- EXERCISE GOAL: Scan the records below and report how many lines include the string "support"; the number alone will do.

- DATA FOR THIS EXERCISE:
+ + +

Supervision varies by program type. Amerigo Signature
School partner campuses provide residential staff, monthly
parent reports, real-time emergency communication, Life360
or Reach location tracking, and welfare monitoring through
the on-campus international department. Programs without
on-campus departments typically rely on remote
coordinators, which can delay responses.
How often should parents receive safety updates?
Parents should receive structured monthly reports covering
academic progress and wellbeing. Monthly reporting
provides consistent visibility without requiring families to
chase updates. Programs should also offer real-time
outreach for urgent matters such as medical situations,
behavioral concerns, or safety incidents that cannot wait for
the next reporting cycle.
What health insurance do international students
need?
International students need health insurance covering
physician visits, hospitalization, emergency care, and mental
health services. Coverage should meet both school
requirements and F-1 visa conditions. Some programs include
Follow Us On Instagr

+ + +

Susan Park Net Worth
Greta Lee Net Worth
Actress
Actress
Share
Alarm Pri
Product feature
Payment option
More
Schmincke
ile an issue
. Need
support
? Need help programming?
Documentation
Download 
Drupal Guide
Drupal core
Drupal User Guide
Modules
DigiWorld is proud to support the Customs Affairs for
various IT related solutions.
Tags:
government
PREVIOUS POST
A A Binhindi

+ + +

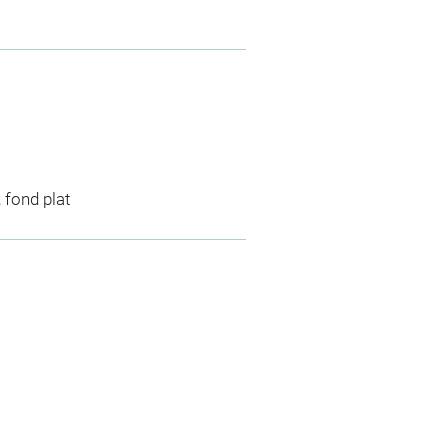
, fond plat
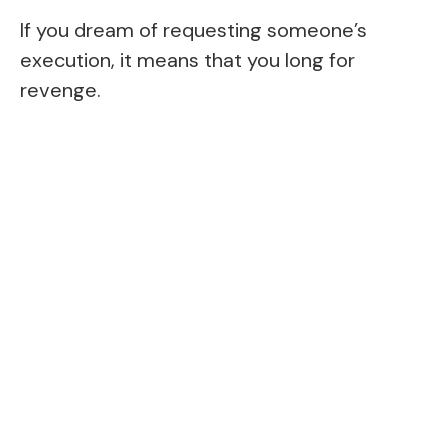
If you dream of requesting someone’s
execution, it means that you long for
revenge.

+ + +

- EXERCISE RESULT: 2